> _REQUIREMENT_
Which lines in the data below contain the string "sorted"? Show each one.
[PROVIDED RECORDS — start]
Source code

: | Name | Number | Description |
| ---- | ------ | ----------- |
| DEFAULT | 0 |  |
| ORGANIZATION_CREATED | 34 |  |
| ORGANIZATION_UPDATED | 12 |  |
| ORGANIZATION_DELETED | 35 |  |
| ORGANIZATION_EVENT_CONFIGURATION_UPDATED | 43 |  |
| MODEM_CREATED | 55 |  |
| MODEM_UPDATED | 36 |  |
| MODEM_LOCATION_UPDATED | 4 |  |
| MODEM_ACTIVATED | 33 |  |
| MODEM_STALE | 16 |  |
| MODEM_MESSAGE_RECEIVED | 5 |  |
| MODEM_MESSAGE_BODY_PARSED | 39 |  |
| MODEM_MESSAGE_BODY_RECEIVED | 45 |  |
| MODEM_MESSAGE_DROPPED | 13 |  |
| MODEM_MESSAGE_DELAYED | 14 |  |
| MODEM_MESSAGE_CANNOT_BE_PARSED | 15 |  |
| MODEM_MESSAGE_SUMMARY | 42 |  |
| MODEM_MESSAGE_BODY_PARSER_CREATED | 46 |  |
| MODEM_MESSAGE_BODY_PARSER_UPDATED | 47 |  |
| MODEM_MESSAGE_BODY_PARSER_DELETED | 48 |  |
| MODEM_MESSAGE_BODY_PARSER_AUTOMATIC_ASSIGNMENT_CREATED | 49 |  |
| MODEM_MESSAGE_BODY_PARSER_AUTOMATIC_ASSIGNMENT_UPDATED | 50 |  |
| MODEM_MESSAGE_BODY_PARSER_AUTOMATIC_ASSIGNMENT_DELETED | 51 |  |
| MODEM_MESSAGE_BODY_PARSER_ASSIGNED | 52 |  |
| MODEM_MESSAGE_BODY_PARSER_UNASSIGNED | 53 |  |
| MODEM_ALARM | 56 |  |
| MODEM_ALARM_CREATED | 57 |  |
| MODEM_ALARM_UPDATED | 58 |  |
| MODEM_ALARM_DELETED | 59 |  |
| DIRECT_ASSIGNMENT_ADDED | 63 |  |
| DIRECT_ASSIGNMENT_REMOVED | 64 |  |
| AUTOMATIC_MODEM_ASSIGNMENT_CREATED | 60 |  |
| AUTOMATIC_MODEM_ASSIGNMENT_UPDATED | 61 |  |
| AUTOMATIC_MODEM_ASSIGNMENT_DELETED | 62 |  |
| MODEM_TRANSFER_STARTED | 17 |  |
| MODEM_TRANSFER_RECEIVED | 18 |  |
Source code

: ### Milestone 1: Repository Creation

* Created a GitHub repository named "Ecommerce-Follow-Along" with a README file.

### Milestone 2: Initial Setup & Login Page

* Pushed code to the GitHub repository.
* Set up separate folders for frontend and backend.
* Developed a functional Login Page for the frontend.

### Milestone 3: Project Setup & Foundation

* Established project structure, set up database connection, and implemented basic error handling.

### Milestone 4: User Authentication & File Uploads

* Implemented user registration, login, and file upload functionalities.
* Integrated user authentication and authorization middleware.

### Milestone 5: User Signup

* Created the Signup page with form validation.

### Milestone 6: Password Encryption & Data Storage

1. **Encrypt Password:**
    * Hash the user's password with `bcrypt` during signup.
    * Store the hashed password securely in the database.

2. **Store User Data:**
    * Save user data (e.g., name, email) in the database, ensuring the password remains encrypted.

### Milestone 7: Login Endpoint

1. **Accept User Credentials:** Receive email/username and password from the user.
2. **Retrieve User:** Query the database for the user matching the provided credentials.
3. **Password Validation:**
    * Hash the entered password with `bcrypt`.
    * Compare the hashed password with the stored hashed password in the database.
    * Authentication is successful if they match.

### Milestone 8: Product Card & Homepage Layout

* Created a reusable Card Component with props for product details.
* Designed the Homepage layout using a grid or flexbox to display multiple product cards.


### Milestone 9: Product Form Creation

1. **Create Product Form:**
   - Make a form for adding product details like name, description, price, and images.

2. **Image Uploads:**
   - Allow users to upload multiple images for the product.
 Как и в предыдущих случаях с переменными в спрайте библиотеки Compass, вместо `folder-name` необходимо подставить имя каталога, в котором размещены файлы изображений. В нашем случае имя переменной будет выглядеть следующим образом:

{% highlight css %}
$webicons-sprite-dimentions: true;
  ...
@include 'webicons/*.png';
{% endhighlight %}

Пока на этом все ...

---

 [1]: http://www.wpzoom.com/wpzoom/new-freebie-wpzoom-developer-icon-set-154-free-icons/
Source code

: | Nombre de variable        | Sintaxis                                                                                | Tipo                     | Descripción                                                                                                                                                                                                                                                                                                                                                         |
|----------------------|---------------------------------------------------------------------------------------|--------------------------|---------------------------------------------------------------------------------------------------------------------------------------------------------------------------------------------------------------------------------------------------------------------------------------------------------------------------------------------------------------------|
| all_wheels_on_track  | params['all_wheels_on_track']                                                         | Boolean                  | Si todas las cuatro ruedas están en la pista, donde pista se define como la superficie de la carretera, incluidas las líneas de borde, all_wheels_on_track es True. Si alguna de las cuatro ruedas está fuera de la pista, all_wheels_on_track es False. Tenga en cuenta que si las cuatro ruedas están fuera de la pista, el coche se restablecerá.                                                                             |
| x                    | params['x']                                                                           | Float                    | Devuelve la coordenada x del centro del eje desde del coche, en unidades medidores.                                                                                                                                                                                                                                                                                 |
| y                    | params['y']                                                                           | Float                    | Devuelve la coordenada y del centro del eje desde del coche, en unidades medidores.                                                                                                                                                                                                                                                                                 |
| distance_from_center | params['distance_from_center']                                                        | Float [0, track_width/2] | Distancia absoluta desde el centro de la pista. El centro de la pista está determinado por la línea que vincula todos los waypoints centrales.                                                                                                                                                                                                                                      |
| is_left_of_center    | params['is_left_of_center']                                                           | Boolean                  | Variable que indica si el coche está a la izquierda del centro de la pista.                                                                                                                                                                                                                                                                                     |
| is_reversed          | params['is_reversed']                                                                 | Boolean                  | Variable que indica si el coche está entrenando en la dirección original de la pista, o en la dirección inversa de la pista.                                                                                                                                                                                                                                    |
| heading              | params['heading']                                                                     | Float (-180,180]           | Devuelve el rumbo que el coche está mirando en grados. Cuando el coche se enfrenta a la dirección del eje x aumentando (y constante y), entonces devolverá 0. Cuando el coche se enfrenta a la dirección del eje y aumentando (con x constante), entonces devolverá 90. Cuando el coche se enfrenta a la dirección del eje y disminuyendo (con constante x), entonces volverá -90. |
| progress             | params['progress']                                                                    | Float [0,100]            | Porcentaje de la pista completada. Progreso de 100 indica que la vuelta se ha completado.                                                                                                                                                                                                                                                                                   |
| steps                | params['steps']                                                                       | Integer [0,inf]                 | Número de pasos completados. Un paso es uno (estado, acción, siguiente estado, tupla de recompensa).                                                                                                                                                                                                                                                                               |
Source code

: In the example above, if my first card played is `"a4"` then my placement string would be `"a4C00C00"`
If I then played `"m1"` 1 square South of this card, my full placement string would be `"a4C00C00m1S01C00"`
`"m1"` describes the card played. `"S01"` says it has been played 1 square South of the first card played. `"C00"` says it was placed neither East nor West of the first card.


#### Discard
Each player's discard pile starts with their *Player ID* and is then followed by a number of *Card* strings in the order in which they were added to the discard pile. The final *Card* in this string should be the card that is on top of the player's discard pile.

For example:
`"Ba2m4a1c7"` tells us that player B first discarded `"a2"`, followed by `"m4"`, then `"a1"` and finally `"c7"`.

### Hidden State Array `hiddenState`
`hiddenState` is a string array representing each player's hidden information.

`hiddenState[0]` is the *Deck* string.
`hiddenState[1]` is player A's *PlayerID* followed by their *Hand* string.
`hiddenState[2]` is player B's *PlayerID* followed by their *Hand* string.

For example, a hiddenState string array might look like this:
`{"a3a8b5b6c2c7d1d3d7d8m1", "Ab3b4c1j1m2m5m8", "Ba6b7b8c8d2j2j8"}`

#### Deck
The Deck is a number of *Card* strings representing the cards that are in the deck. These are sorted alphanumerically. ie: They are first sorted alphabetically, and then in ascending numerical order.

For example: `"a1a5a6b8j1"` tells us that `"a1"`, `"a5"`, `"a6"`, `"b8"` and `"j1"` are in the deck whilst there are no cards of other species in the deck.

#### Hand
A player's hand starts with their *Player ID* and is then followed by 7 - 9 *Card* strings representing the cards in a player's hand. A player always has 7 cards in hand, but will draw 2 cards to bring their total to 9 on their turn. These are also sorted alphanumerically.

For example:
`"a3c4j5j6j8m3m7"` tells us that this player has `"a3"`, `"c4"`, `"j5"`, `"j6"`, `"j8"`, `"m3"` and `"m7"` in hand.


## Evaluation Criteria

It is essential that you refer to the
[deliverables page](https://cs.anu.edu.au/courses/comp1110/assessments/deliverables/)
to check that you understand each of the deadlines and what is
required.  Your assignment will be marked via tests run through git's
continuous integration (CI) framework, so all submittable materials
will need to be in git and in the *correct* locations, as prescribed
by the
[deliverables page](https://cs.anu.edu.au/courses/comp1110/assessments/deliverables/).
[PROVIDED RECORDS — finish]
> _WRITTEN ANSWER_
The Deck is a number of *Card* strings representing the cards that are in the deck. These are sorted alphanumerically. ie: They are first sorted alphabetically, and then in ascending numerical order.
A player's hand starts with their *Player ID* and is then followed by 7 - 9 *Card* strings representing the cards in a player's hand. A player always has 7 cards in hand, but will draw 2 cards to bring their total to 9 on their turn. These are also sorted alphanumerically.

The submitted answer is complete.